Are we looking at business backward? Success is driven and measured in financial terms, but people are the heart of business. People matter most, and paradigms are changing to reflect that. New business traditions are emerging that value human factors side-by-side with financial ones. Employee satisfaction is as important as profitability.

How can success be viewed in terms of human capital rather than financial capital? Harvard Business Review poses some intriguing questions, and offers illuminating insight, in a new article on talent management.

The Cost of Money, the Cost of People

The real cost of money is near zero in today’s business climate, according to HBR. Interest rates and inflation are in balance. Capital is plentiful and cheap, comparatively speaking.

Talent, by contrast, has a very different cost basis. This is not meant in financial terms like salary or recruiting costs, but in terms of human value. It can be understood by looking at what a person is worth to your organization, what the impact might be if you lost half of your best people, and what the impact might be if you could swap out some of your sluggish performers and replace them with star talent.

“The business press refers to a ‘war’ for talent,” HBR says. Human capital is precious. Cultivating, attracting and retaining good people means more than quantifying the value of employees; it means building relationships and putting people first.

Key Questions

For business leadership, the questions are changing. Placing greater value on human capital is directly related to business growth, customer satisfaction and financial performance.

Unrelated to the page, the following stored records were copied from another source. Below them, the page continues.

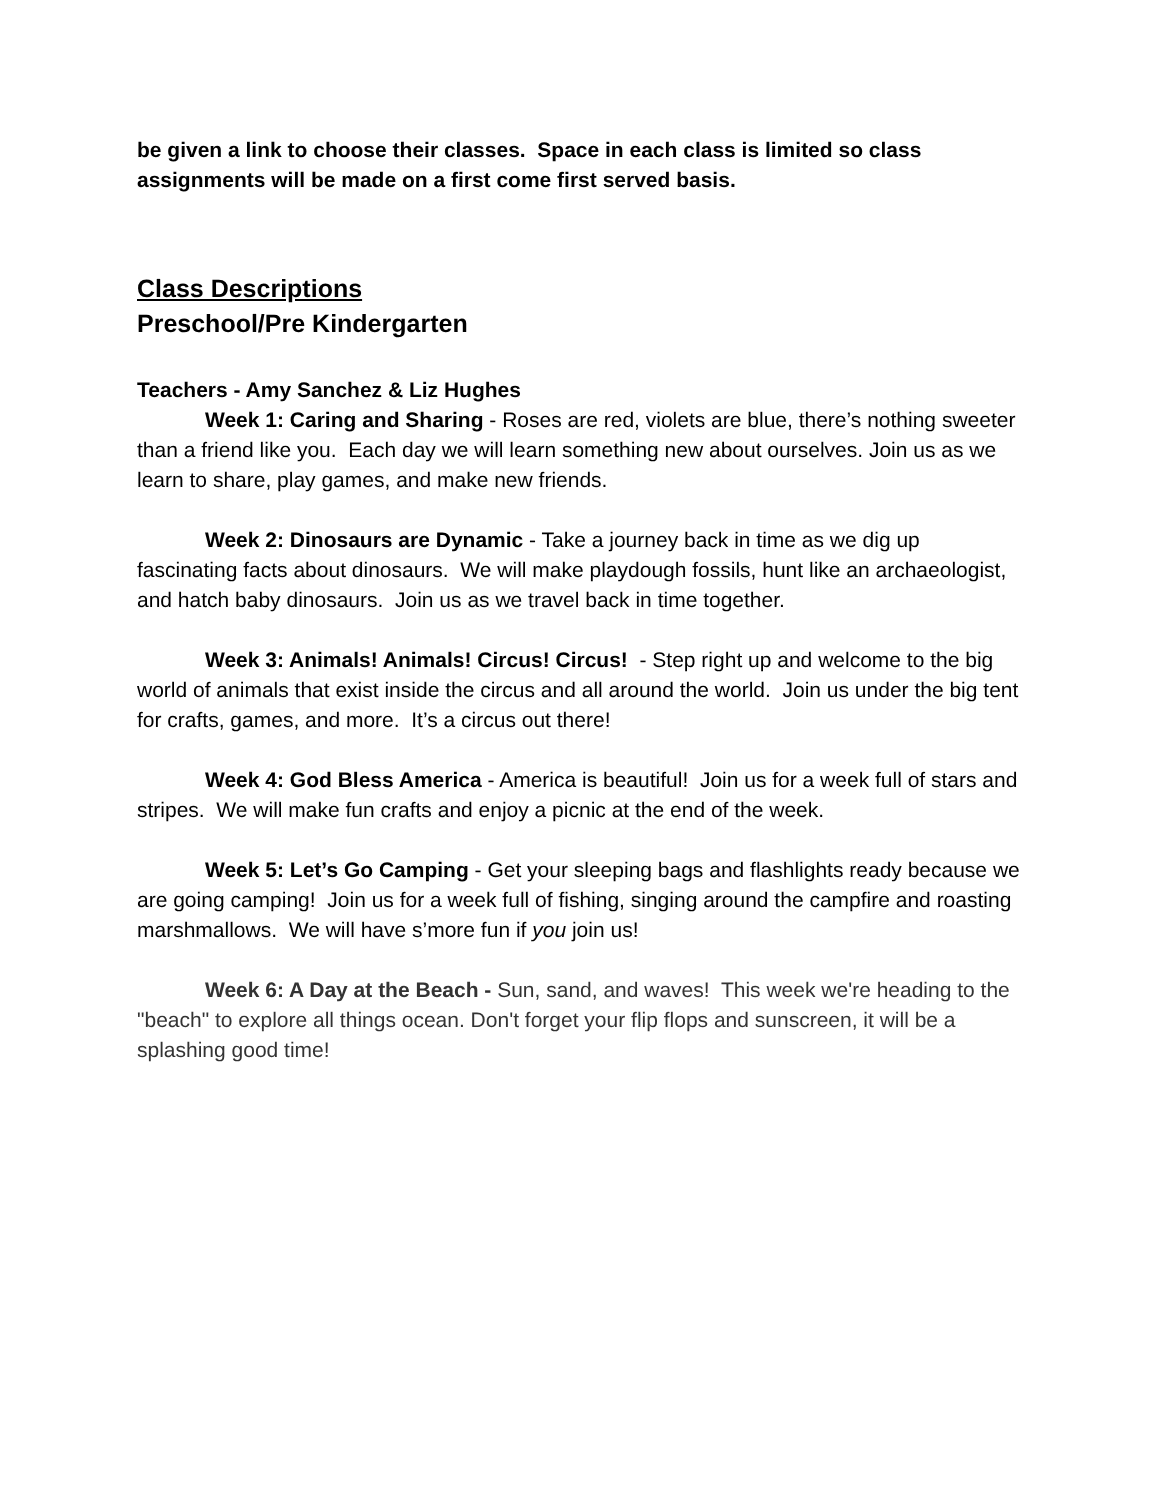be given a link to choose their classes. Space in each class is limited so class assignments will be made on a first come first served basis.
Class Descriptions
Preschool/Pre Kindergarten
Teachers - Amy Sanchez & Liz Hughes
Week 1: Caring and Sharing - Roses are red, violets are blue, there’s nothing sweeter than a friend like you. Each day we will learn something new about ourselves. Join us as we learn to share, play games, and make new friends.
Week 2: Dinosaurs are Dynamic - Take a journey back in time as we dig up fascinating facts about dinosaurs. We will make playdough fossils, hunt like an archaeologist, and hatch baby dinosaurs. Join us as we travel back in time together.
Week 3: Animals! Animals! Circus! Circus! - Step right up and welcome to the big world of animals that exist inside the circus and all around the world. Join us under the big tent for crafts, games, and more. It’s a circus out there!
Week 4: God Bless America - America is beautiful! Join us for a week full of stars and stripes. We will make fun crafts and enjoy a picnic at the end of the week.
Week 5: Let’s Go Camping - Get your sleeping bags and flashlights ready because we are going camping! Join us for a week full of fishing, singing around the campfire and roasting marshmallows. We will have s’more fun if you join us!
Week 6: A Day at the Beach - Sun, sand, and waves! This week we're heading to the "beach" to explore all things ocean. Don't forget your flip flops and sunscreen, it will be a splashing good time!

Here are some questions that are popping up:

Are our employees inspired?
Who are our difference makers?
What sets them apart in our organization?
How can we empower others to become difference makers, and to be inspired?

Inspired employees and difference makers comprise only a small part of the average company – 12 to 15%. Other companies, however – those that make employee satisfaction a priority – have a lot more of those inspired difference makers that move business forward.